**GOAL OF THE EXERCISE**
Please reproduce all of the data exactly as it appears, but skip the pictures.

**MATERIAL PROVIDED**

---

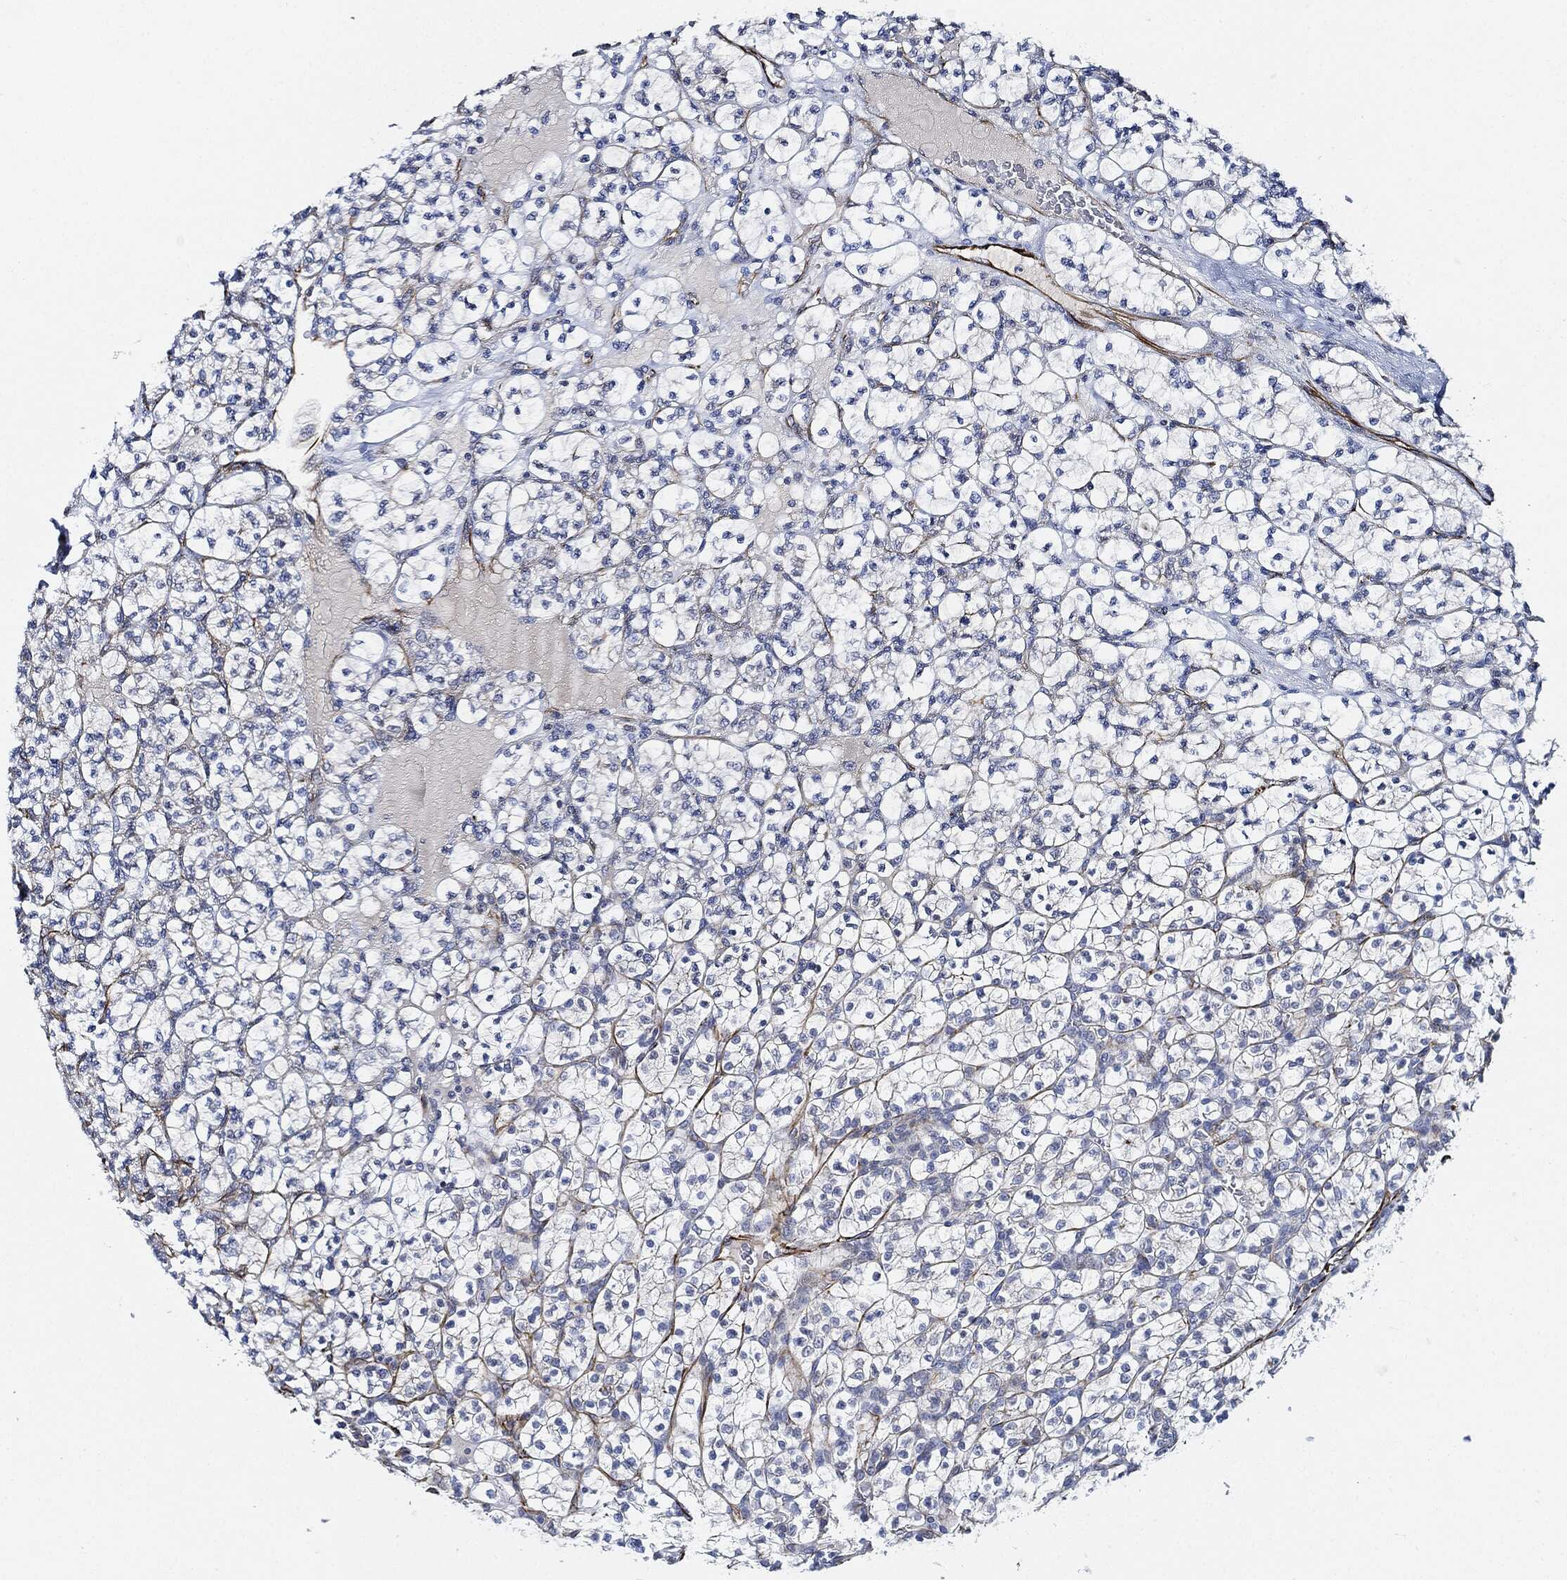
{"staining": {"intensity": "negative", "quantity": "none", "location": "none"}, "tissue": "renal cancer", "cell_type": "Tumor cells", "image_type": "cancer", "snomed": [{"axis": "morphology", "description": "Adenocarcinoma, NOS"}, {"axis": "topography", "description": "Kidney"}], "caption": "There is no significant expression in tumor cells of renal cancer (adenocarcinoma). (Immunohistochemistry, brightfield microscopy, high magnification).", "gene": "THSD1", "patient": {"sex": "female", "age": 89}}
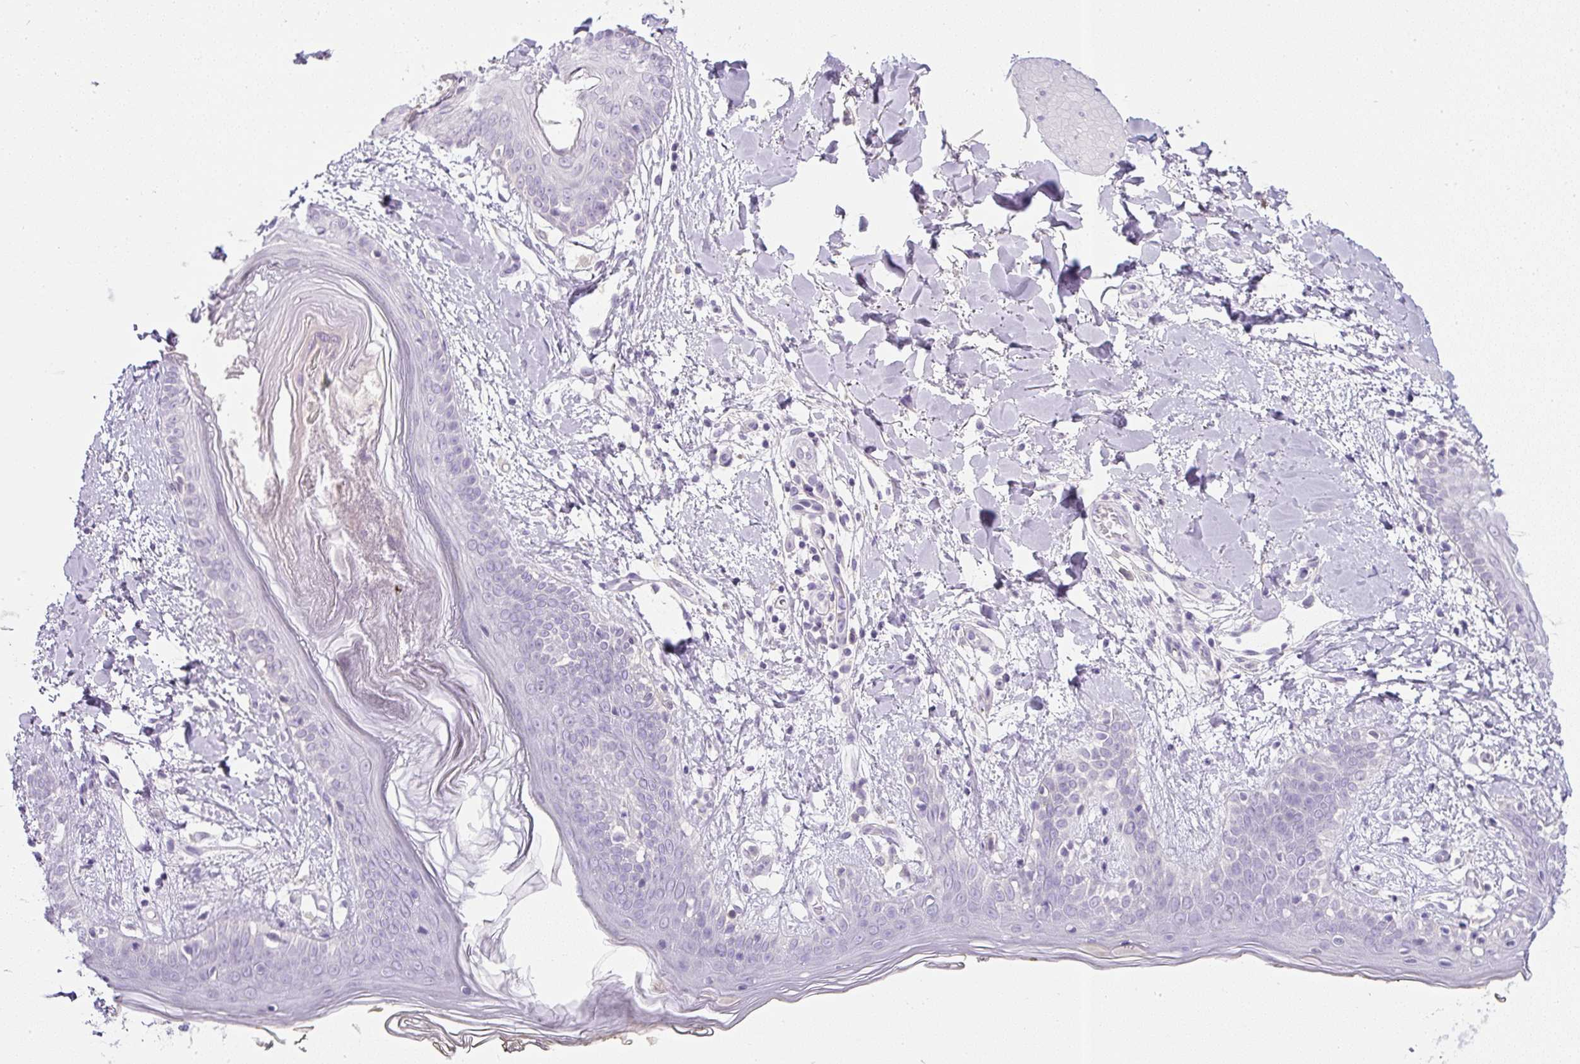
{"staining": {"intensity": "negative", "quantity": "none", "location": "none"}, "tissue": "skin", "cell_type": "Fibroblasts", "image_type": "normal", "snomed": [{"axis": "morphology", "description": "Normal tissue, NOS"}, {"axis": "topography", "description": "Skin"}], "caption": "Immunohistochemistry (IHC) of benign human skin exhibits no expression in fibroblasts.", "gene": "COL9A2", "patient": {"sex": "female", "age": 34}}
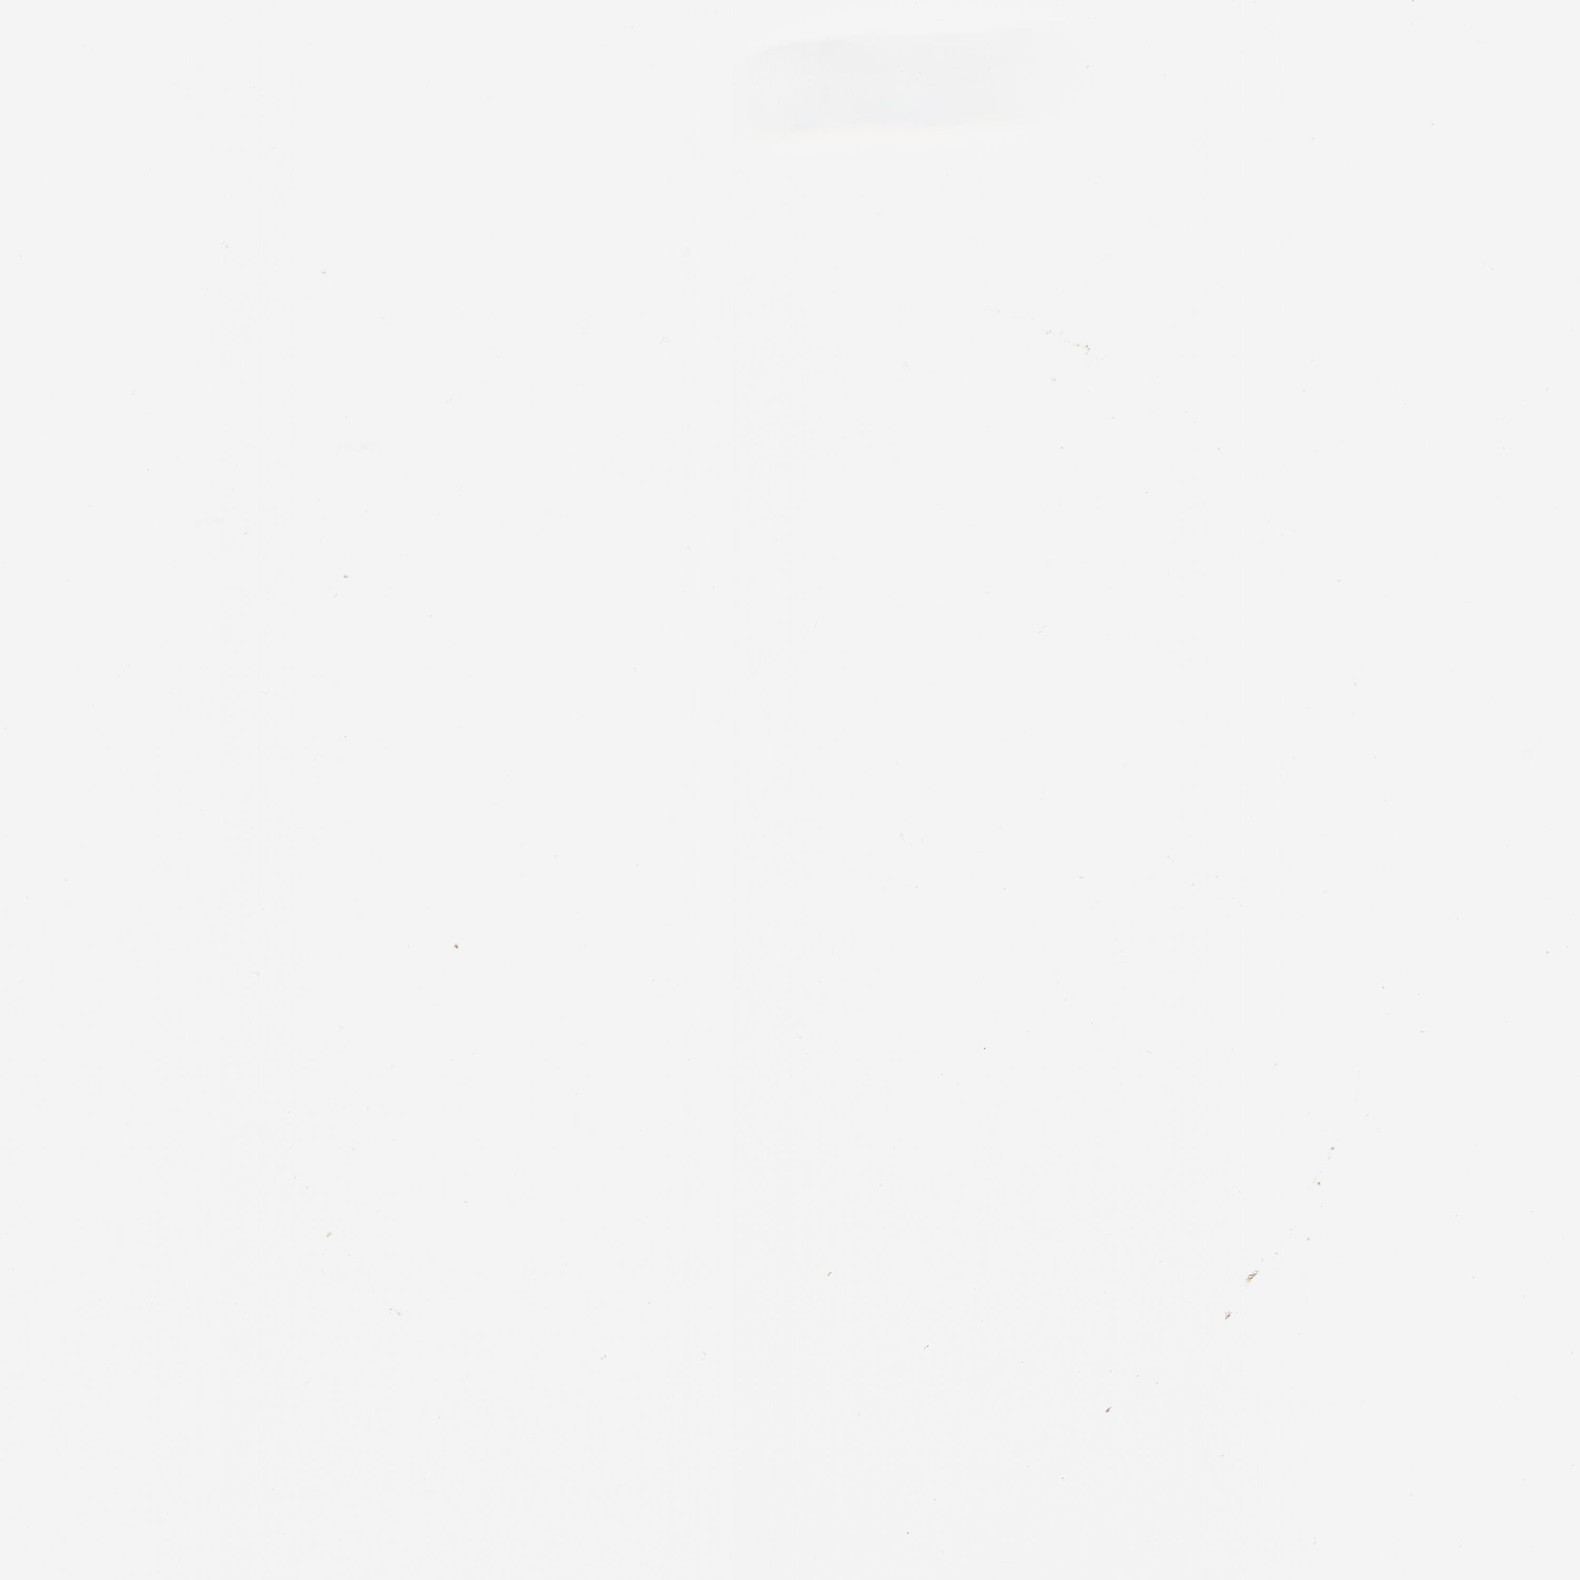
{"staining": {"intensity": "moderate", "quantity": "<25%", "location": "cytoplasmic/membranous"}, "tissue": "bone marrow", "cell_type": "Hematopoietic cells", "image_type": "normal", "snomed": [{"axis": "morphology", "description": "Normal tissue, NOS"}, {"axis": "topography", "description": "Bone marrow"}], "caption": "IHC image of normal human bone marrow stained for a protein (brown), which demonstrates low levels of moderate cytoplasmic/membranous staining in approximately <25% of hematopoietic cells.", "gene": "ANXA6", "patient": {"sex": "female", "age": 71}}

---

**PROBLEM SOLUTION**
{"staining": {"intensity": "negative", "quantity": "none", "location": "none"}, "tissue": "renal cancer", "cell_type": "Tumor cells", "image_type": "cancer", "snomed": [{"axis": "morphology", "description": "Adenocarcinoma, NOS"}, {"axis": "topography", "description": "Kidney"}], "caption": "There is no significant expression in tumor cells of renal cancer (adenocarcinoma). (Immunohistochemistry, brightfield microscopy, high magnification).", "gene": "THSD1", "patient": {"sex": "female", "age": 89}}
{"staining": {"intensity": "negative", "quantity": "none", "location": "none"}, "tissue": "skin", "cell_type": "Fibroblasts", "image_type": "normal", "snomed": [{"axis": "morphology", "description": "Normal tissue, NOS"}, {"axis": "topography", "description": "Skin"}], "caption": "Immunohistochemistry (IHC) of benign human skin exhibits no expression in fibroblasts.", "gene": "COL9A2", "patient": {"sex": "female", "age": 34}}
{"staining": {"intensity": "moderate", "quantity": "<25%", "location": "cytoplasmic/membranous"}, "tissue": "bone marrow", "cell_type": "Hematopoietic cells", "image_type": "normal", "snomed": [{"axis": "morphology", "description": "Normal tissue, NOS"}, {"axis": "topography", "description": "Bone marrow"}], "caption": "IHC image of normal human bone marrow stained for a protein (brown), which demonstrates low levels of moderate cytoplasmic/membranous staining in approximately <25% of hematopoietic cells.", "gene": "ANXA6", "patient": {"sex": "female", "age": 71}}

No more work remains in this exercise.